How hands-on? Well, fresh from success with The Incredibles, Brad Bird was approached to direct the live-action film. Interested, Bird began re-working the screenplay himself, but paused his work on the project after being approached by Pixar management to direct and co-write the 2007 animated film Ratatouille. Once that film was completed and released, Bird officially signed-up to direct the 1906 project in March 2008. A joint live-action venture with Warners, Disney and Pixar was quite some prospect, and the announcement was greeted with much anticipation.
At this time Warner Bros. reserved every sound-studios available on their Burbank lot for the production, and it seemed full steam ahead on the project. However, later in the spring of 2008, Warner Bros. quietly released the reservations while Brad Bird continued rewriting the screenplay in order to lessen the massive scope of the story. All went quiet for the best part of a year until MTV News reported that Bird had been scouting locations. Information from Dalessandro indicated that the film would likely be shot in Vancouver, New Zealand or Australia.
In 2011, whilst promoting Mission: Impossible - Ghost Protocal, Bird was asked outright about the film project and what was happening. He confirmed it was still an active project for him but there were issues with narrowing the scope of such a manner as to be true to the story within the constraints of practical film length.

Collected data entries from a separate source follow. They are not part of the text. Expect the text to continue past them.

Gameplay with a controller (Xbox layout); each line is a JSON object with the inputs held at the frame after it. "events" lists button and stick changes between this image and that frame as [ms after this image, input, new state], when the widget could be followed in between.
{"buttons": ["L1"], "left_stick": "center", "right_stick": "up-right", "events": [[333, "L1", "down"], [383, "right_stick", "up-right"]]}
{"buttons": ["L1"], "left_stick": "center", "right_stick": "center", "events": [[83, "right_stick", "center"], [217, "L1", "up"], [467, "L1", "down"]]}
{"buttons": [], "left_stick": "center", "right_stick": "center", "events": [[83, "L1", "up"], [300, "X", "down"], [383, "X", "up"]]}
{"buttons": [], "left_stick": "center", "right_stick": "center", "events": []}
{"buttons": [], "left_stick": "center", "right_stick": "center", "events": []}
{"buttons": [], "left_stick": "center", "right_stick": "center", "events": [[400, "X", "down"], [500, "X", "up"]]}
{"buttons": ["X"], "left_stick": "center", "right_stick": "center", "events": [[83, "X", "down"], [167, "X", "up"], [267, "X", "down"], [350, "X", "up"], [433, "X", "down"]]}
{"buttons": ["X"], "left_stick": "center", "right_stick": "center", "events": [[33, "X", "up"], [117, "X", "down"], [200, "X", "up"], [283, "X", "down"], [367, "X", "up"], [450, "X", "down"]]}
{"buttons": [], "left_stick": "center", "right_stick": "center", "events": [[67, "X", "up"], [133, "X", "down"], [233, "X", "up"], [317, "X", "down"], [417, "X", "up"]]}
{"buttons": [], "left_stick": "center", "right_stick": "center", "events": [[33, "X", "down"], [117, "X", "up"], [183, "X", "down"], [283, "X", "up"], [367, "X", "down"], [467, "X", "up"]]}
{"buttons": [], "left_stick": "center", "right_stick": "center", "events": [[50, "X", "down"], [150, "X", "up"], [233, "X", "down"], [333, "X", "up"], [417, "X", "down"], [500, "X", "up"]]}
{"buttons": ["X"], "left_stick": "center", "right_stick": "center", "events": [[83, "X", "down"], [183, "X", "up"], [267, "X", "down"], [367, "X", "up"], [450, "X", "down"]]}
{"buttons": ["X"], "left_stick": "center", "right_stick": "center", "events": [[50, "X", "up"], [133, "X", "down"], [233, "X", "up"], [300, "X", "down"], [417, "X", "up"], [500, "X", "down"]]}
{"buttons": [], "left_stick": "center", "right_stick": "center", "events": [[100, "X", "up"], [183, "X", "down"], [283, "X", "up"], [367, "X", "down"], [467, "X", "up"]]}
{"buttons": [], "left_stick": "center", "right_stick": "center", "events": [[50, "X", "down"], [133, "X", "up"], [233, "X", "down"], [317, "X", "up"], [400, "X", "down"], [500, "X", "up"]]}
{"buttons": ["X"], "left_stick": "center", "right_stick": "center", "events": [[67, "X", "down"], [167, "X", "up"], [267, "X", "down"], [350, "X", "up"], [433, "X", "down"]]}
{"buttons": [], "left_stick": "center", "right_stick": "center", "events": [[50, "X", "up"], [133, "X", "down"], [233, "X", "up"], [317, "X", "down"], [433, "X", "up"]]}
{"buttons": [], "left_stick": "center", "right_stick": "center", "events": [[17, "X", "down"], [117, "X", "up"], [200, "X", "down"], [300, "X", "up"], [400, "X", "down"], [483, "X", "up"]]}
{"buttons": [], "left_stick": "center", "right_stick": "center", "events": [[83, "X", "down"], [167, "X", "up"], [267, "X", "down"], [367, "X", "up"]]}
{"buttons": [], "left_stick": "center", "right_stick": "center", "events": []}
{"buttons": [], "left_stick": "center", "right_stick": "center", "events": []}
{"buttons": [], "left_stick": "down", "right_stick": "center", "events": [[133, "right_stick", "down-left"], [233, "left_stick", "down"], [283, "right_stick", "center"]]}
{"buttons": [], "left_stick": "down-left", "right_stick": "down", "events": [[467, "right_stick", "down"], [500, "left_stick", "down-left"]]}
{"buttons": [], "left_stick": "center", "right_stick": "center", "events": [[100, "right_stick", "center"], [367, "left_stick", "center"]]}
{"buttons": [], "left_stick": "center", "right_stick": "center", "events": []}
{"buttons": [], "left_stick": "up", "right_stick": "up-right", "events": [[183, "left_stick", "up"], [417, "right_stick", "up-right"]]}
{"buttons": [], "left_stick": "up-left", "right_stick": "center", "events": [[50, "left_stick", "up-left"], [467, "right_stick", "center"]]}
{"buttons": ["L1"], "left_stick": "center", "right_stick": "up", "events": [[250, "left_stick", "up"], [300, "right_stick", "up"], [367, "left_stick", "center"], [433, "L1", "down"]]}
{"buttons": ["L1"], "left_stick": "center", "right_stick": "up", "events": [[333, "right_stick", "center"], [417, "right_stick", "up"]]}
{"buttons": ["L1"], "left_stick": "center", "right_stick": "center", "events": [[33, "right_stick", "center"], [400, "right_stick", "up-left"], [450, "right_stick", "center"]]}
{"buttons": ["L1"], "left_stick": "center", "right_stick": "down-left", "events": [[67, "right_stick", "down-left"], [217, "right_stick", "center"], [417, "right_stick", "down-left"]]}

"I don’t know. It’s all about getting the story to work, and the canvas is so big on it that it’s easy to bust down its movie-sized walls and go rampaging throughout the countryside. The problem has always been scaling it and containing it in a movie-sized length. It’s really a movie that wants to be a miniseries. But if you did it as a miniseries, then you’d have to do it for the small screen, and the story demands to be told on a big screen. So we’re still working on it."In February 2012, it was revealed that a further rewrite of Dalessandro's script had been completed by Michael Hirst, and Brad Bird was now rewriting it yet again. But just two months later the annoucement came that Disney and Pixar had both left the project, which is now in limbo at Warner Bros. Pictures.
But just because the two studios departed, this did not mean that Brad Bird said goodbye to 1906, as even as recently as June 2018 Bird mentioned the possibility of adapting the book as an amalgam of a TV series and a live-action feature film, with the series providing the meat of the story; the political and cultural factions of the day, leading up to a full-length live-action feature film set on the day of the earthquake itself.
If 1906 ever does come to the screen, big or small, it likely won't be a Pixar project anymore. But once upon a time it was an active concern for the animation studio who were looking to make the move into live-action features.